Work required: The answer is to be the lines below that lie between the line holding "nose: (293, 303)" and the line holding "right elbow: (388, 445)", inclusive, transcribed exactly and free of pictures.

Supplied entries:
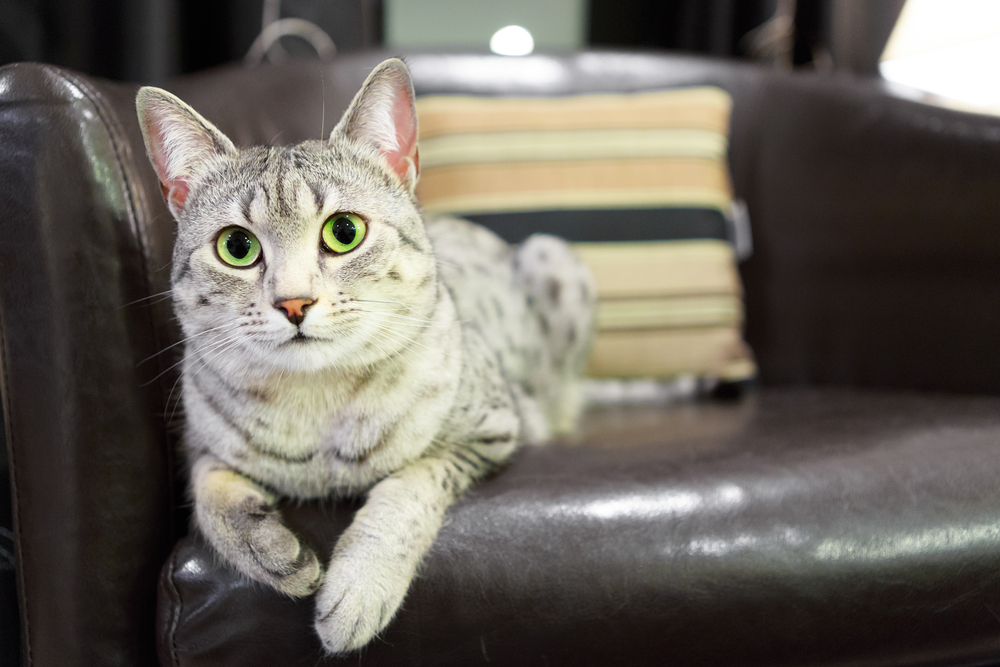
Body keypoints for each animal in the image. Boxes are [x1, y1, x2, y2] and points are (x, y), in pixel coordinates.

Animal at [137, 60, 596, 656]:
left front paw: (358, 588)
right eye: (237, 246)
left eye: (344, 232)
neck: (318, 409)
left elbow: (407, 487)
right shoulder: (197, 442)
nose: (293, 303)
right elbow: (211, 495)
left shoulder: (489, 432)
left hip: (551, 258)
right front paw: (274, 551)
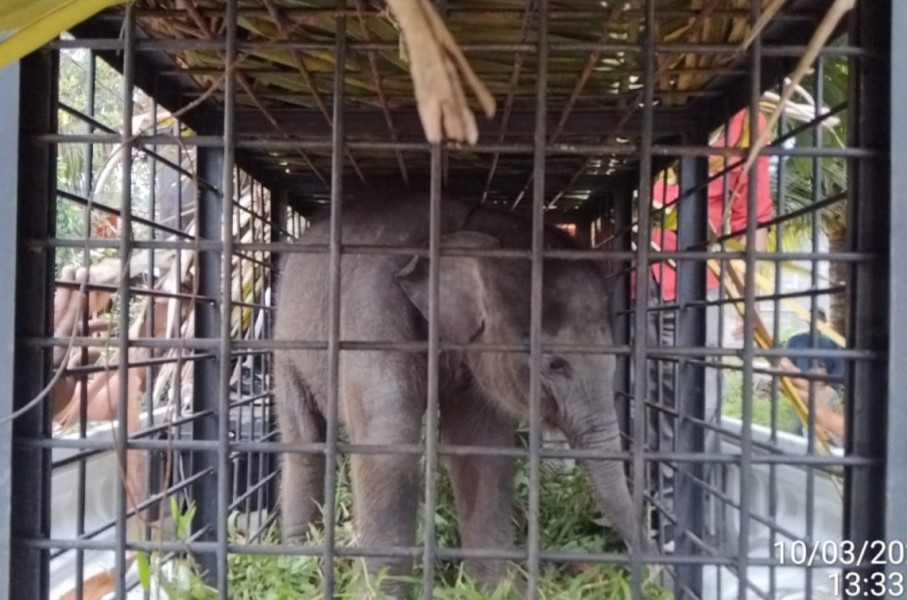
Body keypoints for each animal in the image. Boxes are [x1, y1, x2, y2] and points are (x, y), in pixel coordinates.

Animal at [274, 196, 648, 596]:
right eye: (554, 364)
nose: (652, 567)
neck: (469, 223)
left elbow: (480, 447)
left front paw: (497, 590)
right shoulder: (370, 311)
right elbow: (388, 445)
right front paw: (380, 594)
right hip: (286, 345)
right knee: (304, 441)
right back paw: (299, 561)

Solution:
nose: (293, 303)
right elbow: (211, 495)
left shoulder: (489, 432)
left hip: (551, 258)
right front paw: (274, 551)
Body keypoints for each animal in the image. Boxes are [x1, y1, x2, y2] and points are (x, y), in pixel coordinates.

Animal at [274, 196, 648, 596]:
right eye: (554, 364)
nose: (652, 567)
neck: (469, 223)
left elbow: (480, 447)
left front paw: (497, 590)
right shoulder: (370, 311)
right elbow: (388, 445)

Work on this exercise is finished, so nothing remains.